GREENWOOD VILLAGE, Colo. -- A standoff between SWAT team members and an armed shoplifting suspect who barricaded himself in a Greenwood Village home ended, but now the home owner thinks police destroyed his house.
Greenwood Village Police said the 19-hour standoff ended with no injured officers or citizens, but the home looks like a bomb went off.
There is a large hole in the front of the house, broken windows and glass are littered everywhere and shrapnel is stuck in the walls.
Leo Lech said, “It looks like Osama Bin Laden’s compound.”
Lech is no terrorist but an unlucky homeowner whose property was caught in the cross fire when the suspect broke into the home.
A 9-year-old child who was in the home at the time was able to escape.
Greenwood Village Police say that the suspect had four active warrants out for narcotics and had a large amount of narcotics with him. The suspect tried to steal a car at the home and fired at police from the garage, Greenwood Village Police say.
Negotiations with the suspect failed after police met two of the suspect's three demands, but the suspect severed communications with police.
Police used explosives and a ramming device to gain entry into the home after negotiations failed.
“This is a complete atrocity," said Lech. "This is a paramilitary force used in a civilian environment … for one gunman? To use this kind of power?”
Lech said the Greenwood Village Police Department claimed it was not responsible and the city would not return his calls.
So the FOX31 Problem Solvers went to work making phone calls and asking a lot of questions. The city manager’s assistant, Matt Corhs, said they have tried to contact Lech.
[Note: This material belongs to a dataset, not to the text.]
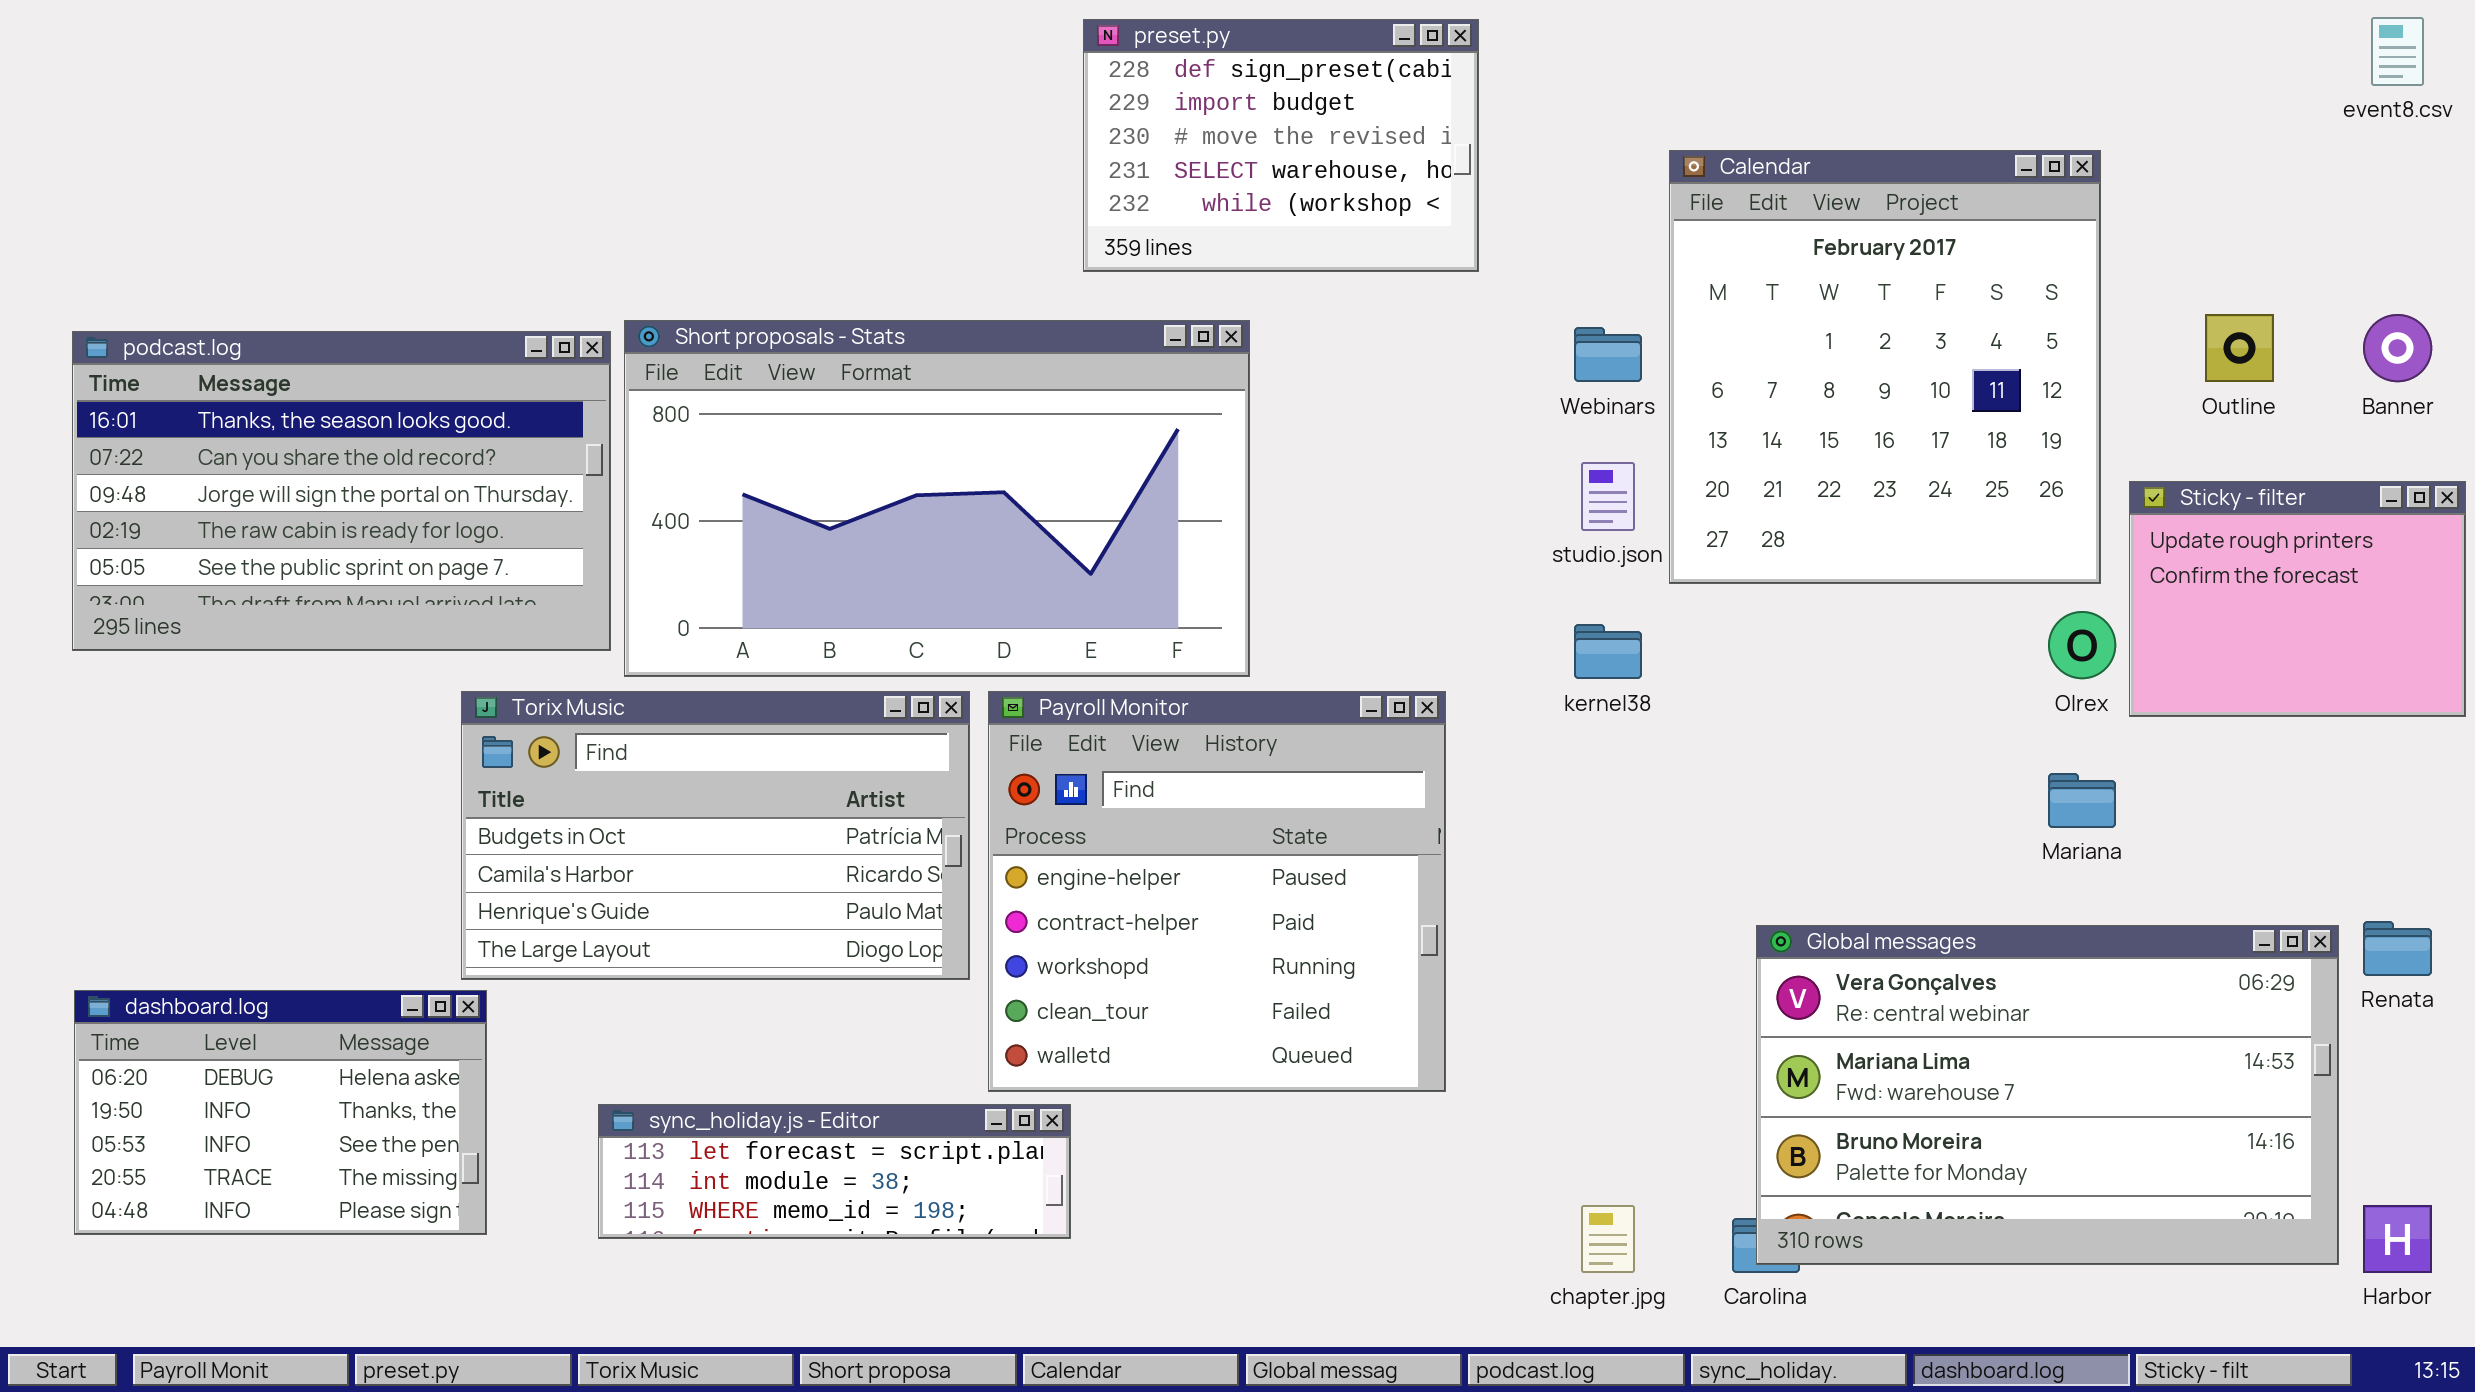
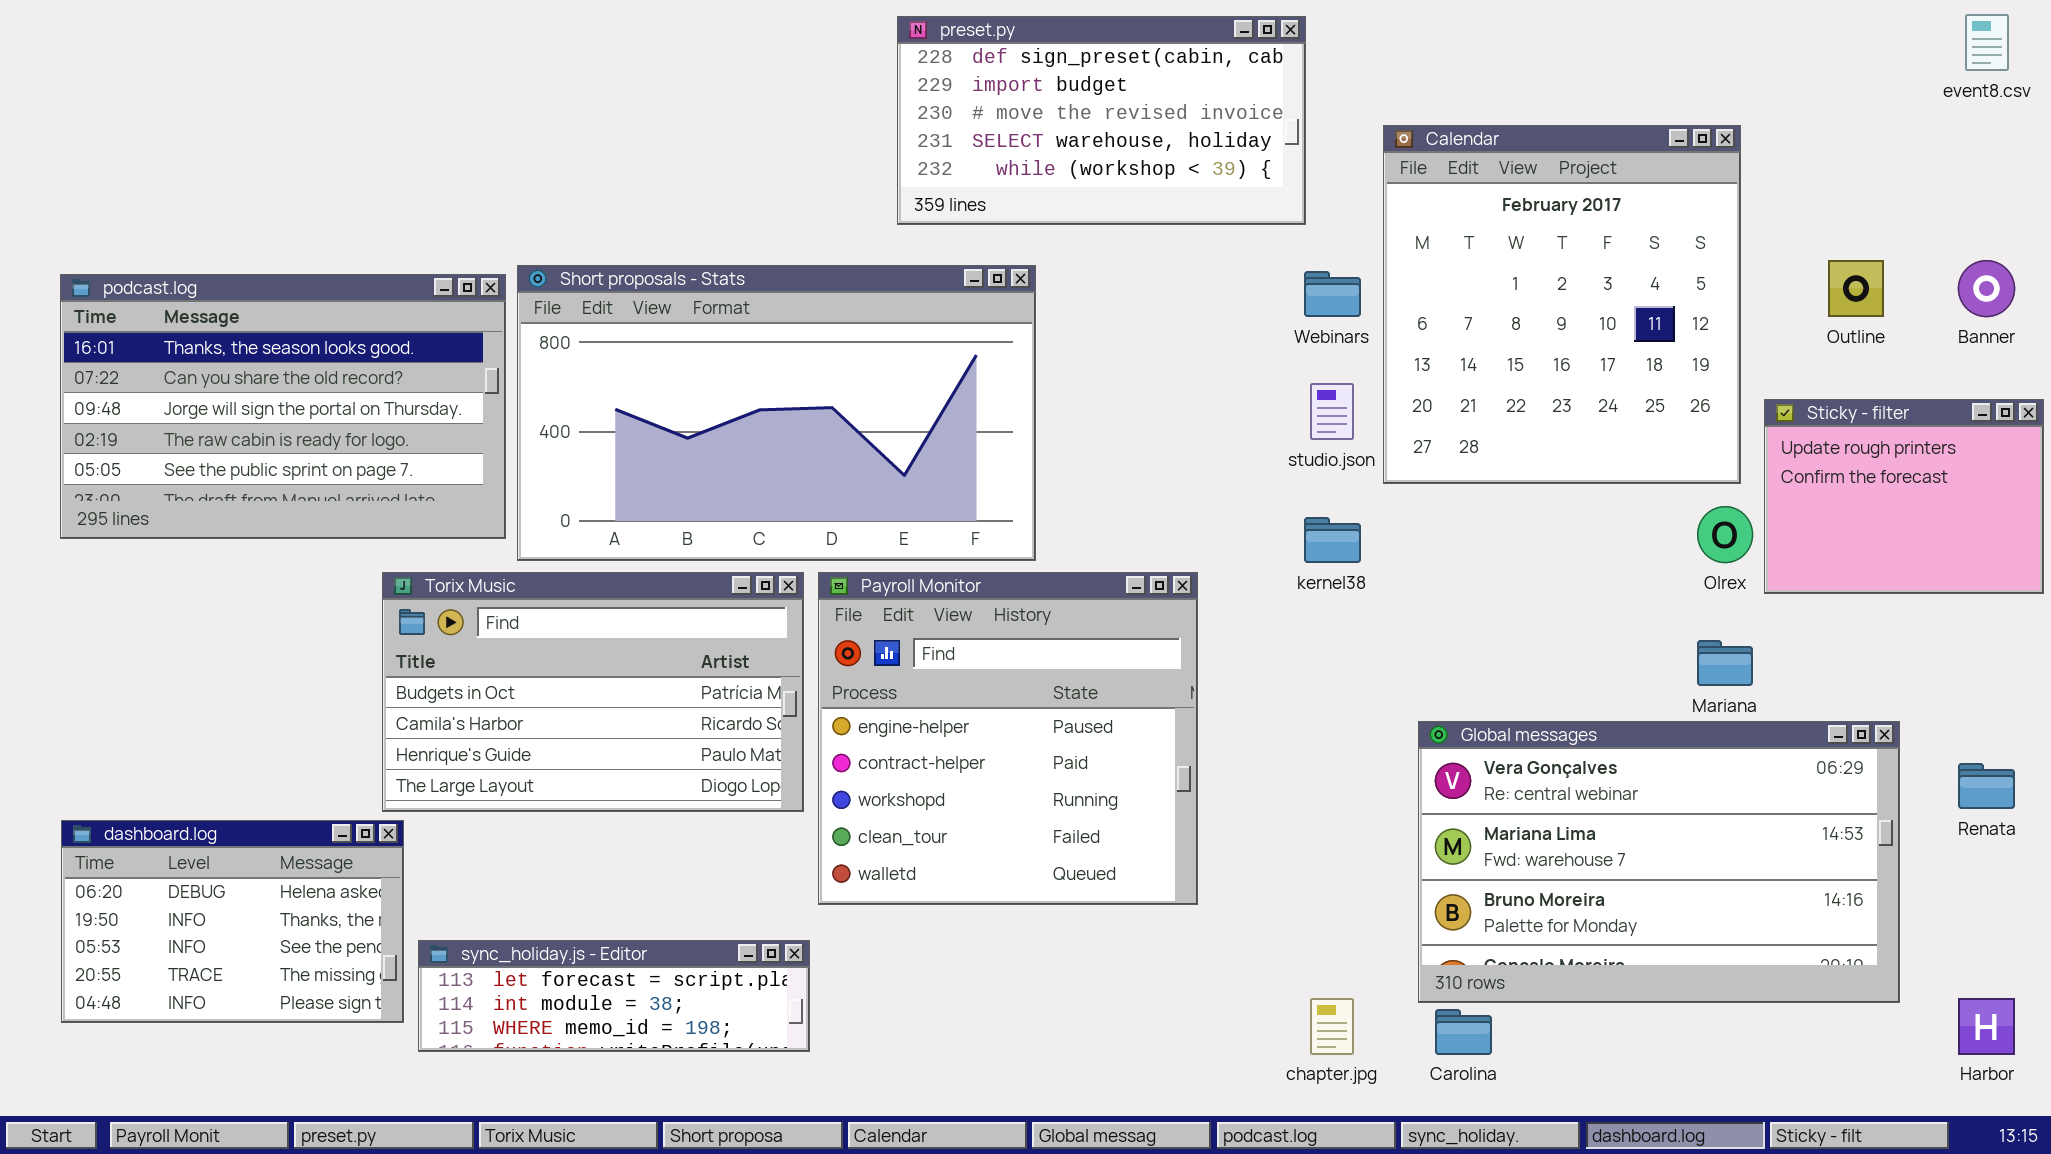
preset.py: [1083,19,1479,272] -> [897,16,1306,225], resized
Global messages: [1756,925,2339,1265] -> [1418,721,1900,1003], moved
sync_holiday.js - Editor: [598,1104,1071,1239] -> [418,940,810,1052], moved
“I know there have been attempts to contact him," said Corhs. "We have contacted our insurance company to see if they will positively resolve this matter.”
Greenwood Village Police say they tried their best to avoid damaging the home, but they had to use tear gas and robots to get the suspect out. The suspect "fought them all the way out the door," they say and property was damaged in the process.
The priority was keeping the community safe, police say. Greenwood Police paid for hotels for several neighbors that had to evacuate the area.
Lech’s son was renting the home with his wife and their son who are now staying elsewhere.
"They are completely distraught," Lech said. "They lost everything too…things in there that can never be replaced."
Lech said he hopes the city does the right thing. “Somebody ethically should ma’am. Somebody ethically, if we are just talking ethics, should pay for their belongings.”
Lech’s homeowner’s insurance will cover the damage done to the home, but everything inside is a complete loss.
Police said the 33-year-old suspect, Robert Seacat was wanted in a shoplifting incident at a Wal-Mart store on East Hampden Avenue in Aurora. The incident began about 2 p.m. Wednesday and ended Thursday about 9 a.m.